Tested-by: Nico Boehr <nrb@linux.ibm.com>
Reviewed-by: Nico Boehr <nrb@linux.ibm.com>
Claudio Imbrenda Nov. 3, 2023, 2:21 p.m. UTC | #3
On Thu, 2 Nov 2023 21:38:43 +0100
David Hildenbrand <david@redhat.com> wrote:

[...]

> >   	/*
> >   	 * Only new shadow blocks are added to the list during runtime,
> >   	 * therefore we can safely reference them all the time.  
> 
> Right, mso is 64bit, the prefix is 18bit (shifted by 13) -> 31bit.
> 
> Reviewed-by: David Hildenbrand <david@redhat.com>

thanks

> 
> Does it make sense to remember the maximum prefix address across all 
> shadows (or if the mso was ever 0), so we can optimize for the mso == 0 
> case and not have to go through all vsie pages on all notification? 
> Sounds like a reasonable optimization on top.
 
yes, but it adds complexity to already complex code
David Hildenbrand Nov. 3, 2023, 2:22 p.m.

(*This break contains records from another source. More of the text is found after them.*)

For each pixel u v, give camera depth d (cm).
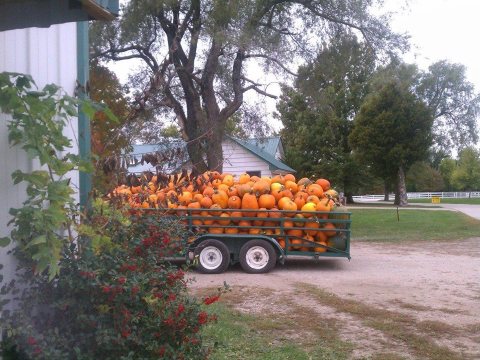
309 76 2139
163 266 450
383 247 1830
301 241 1251
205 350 448
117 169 502
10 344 361
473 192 8275
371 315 846
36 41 434
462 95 5384
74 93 484
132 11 1781
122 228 448
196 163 678
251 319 806
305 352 656
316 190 1280
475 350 679
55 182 359
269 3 1970
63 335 372
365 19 2078
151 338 390
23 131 344
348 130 5578
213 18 1761
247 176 1306
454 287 1088
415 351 671
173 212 971
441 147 5697
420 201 6900
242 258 1248
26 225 348
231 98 2005
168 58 687
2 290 375
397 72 2367
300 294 1007
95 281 378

UTC | #4
On 03.11.23 15:21, Claudio Imbrenda wrote:
> On Thu, 2 Nov 2023 21:38:43 +0100
> David Hildenbrand <david@redhat.com> wrote:
> 
> [...]
> 
>>>    	/*
>>>    	 * Only new shadow blocks are added to the list during runtime,
>>>    	 * therefore we can safely reference them all the time.
>>
>> Right, mso is 64bit, the prefix is 18bit (shifted by 13) -> 31bit.
>>
>> Reviewed-by: David Hildenbrand <david@redhat.com>
> 
> thanks
> 
>>
>> Does it make sense to remember the maximum prefix address across all
>> shadows (or if the mso was ever 0), so we can optimize for the mso == 0
>> case and not have to go through all vsie pages on all notification?
>> Sounds like a reasonable optimization on top.
>   
> yes, but it adds complexity to already complex code
> 

Such an optimization would be very simplistic.
diff mbox series

Patch

diff --git a/arch/s390/kvm/vsie.c b/arch/s390/kvm/vsie.c
index 61499293c2ac..e55f489e1fb7 100644
--- a/arch/s390/kvm/vsie.c
+++ b/arch/s390/kvm/vsie.c
@@ -587,10 +587,6 @@  void kvm_s390_vsie_gmap_notifier(struct gmap *gmap, unsigned long start,
 
 	if (!gmap_is_shadow(gmap))
 		return;
-	if (start >= 1UL << 31)
-		/* We are only interested in prefix pages */
-		return;
-
 	/*
 	 * Only new shadow blocks are added to the list during runtime,
 	 * therefore we can safely reference them all the time.